§ **Work task**: Your copy should contain exactly the lines from the one that holds "and Expanded Universe" through the end of the material, reproduced as written, with no pictures.

####################

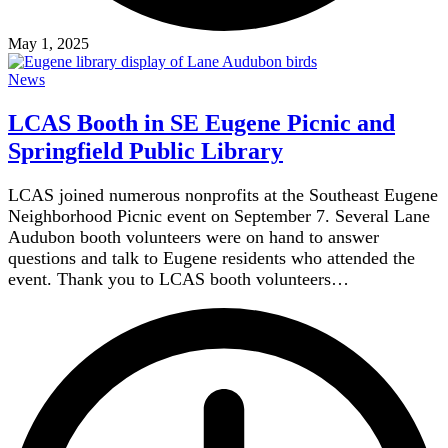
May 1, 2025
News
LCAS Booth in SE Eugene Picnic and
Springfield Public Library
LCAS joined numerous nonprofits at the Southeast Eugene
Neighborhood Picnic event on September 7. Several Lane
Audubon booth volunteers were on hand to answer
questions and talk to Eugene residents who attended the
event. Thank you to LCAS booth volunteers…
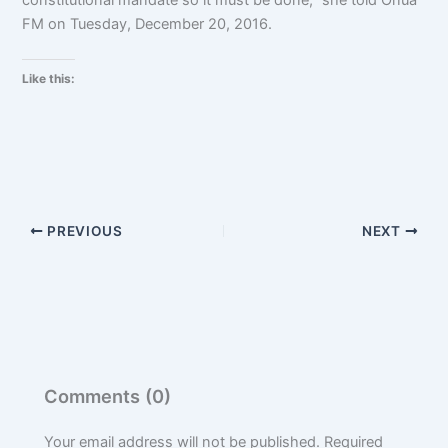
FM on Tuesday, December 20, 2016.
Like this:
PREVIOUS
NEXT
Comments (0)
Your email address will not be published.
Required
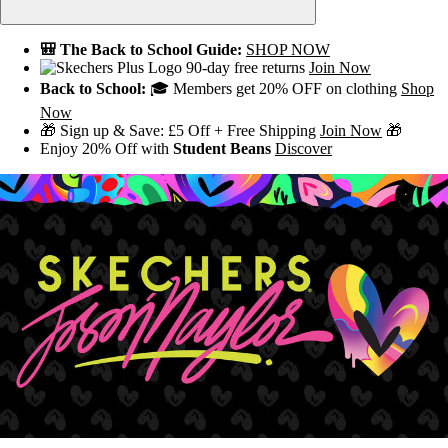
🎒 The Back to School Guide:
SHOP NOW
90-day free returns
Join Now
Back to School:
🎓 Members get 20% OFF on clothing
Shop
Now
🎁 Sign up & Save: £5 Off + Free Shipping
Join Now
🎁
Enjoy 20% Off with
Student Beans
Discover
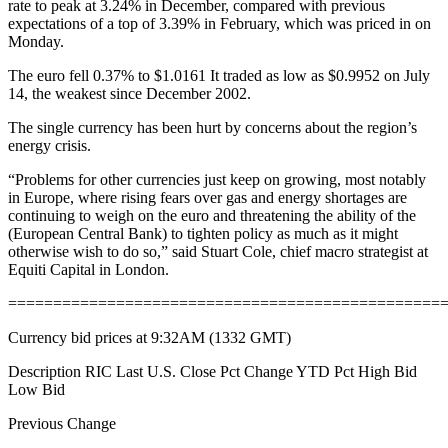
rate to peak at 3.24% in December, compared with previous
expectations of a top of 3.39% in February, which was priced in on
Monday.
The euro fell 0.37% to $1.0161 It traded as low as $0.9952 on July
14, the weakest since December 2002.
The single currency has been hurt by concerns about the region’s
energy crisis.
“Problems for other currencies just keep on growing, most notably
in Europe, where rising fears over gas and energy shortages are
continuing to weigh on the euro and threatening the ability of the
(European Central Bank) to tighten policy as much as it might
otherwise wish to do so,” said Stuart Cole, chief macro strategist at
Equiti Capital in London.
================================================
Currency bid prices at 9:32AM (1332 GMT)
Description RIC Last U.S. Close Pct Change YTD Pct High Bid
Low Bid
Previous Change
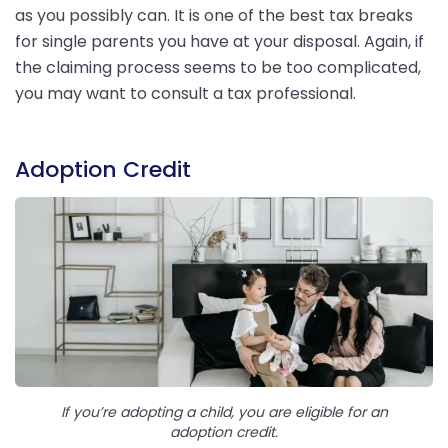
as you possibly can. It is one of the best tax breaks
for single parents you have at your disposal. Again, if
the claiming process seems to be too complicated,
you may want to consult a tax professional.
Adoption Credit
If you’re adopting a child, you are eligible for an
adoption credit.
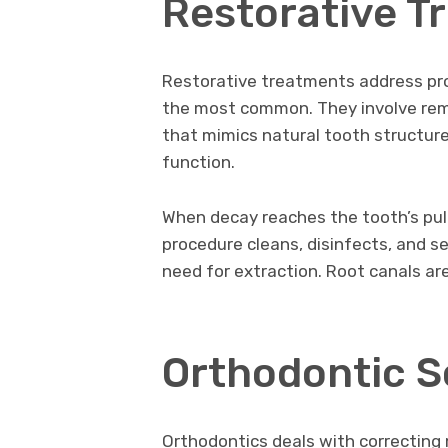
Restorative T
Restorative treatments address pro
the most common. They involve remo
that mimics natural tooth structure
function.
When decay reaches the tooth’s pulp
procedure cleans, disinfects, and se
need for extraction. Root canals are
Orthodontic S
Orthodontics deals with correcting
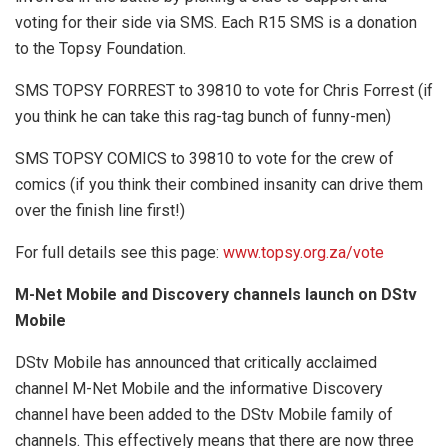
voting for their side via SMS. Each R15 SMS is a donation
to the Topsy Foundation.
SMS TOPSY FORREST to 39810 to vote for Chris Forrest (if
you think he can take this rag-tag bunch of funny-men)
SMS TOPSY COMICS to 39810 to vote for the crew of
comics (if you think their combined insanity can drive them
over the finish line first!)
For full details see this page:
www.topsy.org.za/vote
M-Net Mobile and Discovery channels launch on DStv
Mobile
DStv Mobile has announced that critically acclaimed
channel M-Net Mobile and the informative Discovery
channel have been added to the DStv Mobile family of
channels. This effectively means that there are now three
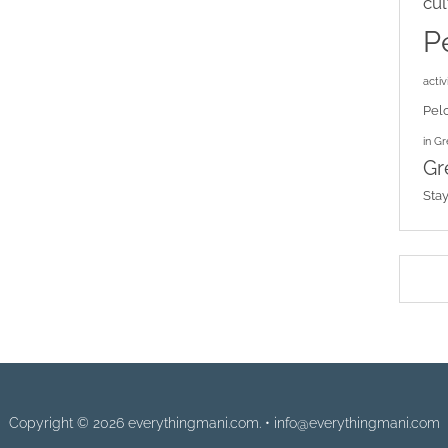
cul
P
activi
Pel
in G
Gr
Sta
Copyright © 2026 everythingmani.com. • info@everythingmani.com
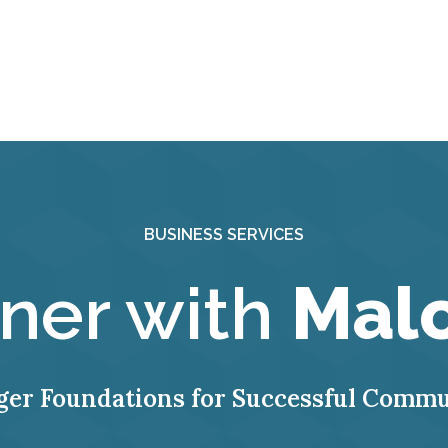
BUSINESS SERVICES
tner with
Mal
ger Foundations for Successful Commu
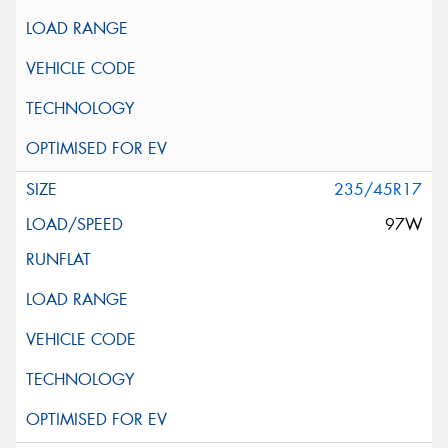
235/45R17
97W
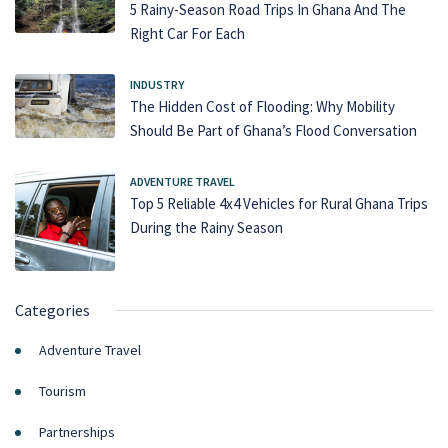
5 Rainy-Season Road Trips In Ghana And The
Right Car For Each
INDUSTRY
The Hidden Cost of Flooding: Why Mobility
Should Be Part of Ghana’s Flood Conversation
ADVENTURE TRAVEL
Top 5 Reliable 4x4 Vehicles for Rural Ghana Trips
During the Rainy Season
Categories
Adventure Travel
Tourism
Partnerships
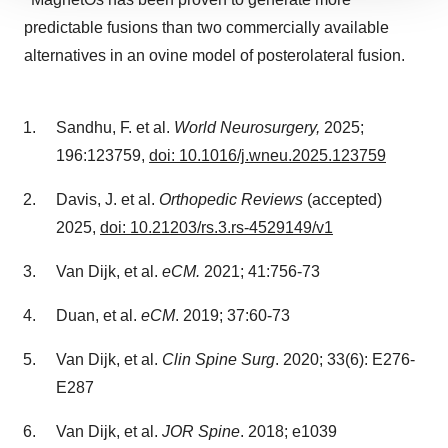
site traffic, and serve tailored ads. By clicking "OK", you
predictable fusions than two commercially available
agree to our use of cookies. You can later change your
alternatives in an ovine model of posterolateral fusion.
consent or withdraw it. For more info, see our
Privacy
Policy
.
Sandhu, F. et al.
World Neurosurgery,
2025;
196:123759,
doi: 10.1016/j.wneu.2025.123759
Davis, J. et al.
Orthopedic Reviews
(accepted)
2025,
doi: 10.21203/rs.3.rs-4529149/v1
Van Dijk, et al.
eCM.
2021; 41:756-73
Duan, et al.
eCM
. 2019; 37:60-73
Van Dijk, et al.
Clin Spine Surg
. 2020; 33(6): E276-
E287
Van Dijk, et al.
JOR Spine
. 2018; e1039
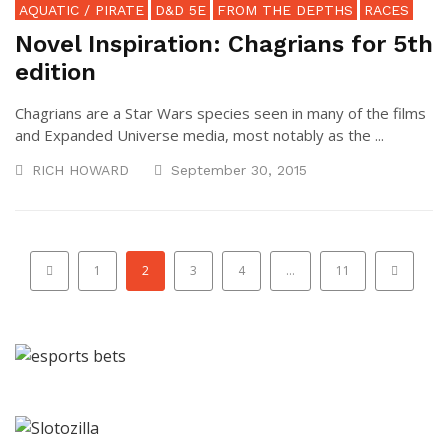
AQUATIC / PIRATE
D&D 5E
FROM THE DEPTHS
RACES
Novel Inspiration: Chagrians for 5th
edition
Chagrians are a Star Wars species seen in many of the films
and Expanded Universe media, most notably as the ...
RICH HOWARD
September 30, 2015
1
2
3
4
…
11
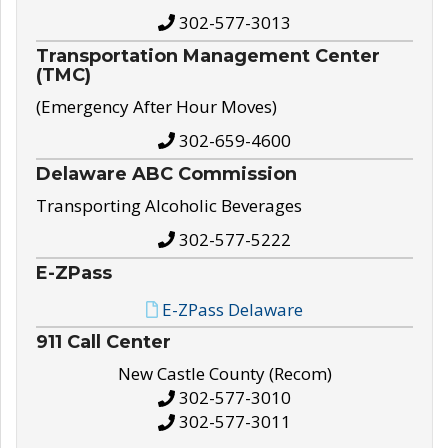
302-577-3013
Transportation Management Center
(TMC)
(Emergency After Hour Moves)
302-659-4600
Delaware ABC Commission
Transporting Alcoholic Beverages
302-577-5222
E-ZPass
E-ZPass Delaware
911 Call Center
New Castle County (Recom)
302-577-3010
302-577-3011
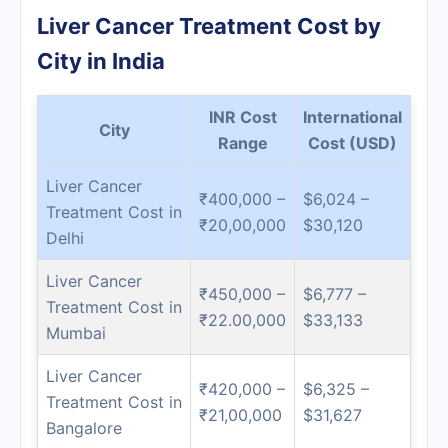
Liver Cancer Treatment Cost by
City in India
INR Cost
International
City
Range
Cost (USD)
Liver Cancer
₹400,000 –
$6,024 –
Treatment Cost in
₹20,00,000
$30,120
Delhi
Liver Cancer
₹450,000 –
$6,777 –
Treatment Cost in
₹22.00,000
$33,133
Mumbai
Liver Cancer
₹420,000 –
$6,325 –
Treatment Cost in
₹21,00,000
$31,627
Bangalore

####################

§ **Output of the task**:
and Expanded Universe media, most notably as the ...
RICH HOWARD
September 30, 2015
1
2
3
4
…
11
302-577-3013
Transportation Management Center
(TMC)
(Emergency After Hour Moves)
302-659-4600
Delaware ABC Commission
Transporting Alcoholic Beverages
302-577-5222
E-ZPass
E-ZPass Delaware
911 Call Center
New Castle County (Recom)
302-577-3010
302-577-3011
Liver Cancer Treatment Cost by
City in India
INR Cost
International
City
Range
Cost (USD)
Liver Cancer
₹400,000 –
$6,024 –
Treatment Cost in
₹20,00,000
$30,120
Delhi
Liver Cancer
₹450,000 –
$6,777 –
Treatment Cost in
₹22.00,000
$33,133
Mumbai
Liver Cancer
₹420,000 –
$6,325 –
Treatment Cost in
₹21,00,000
$31,627
Bangalore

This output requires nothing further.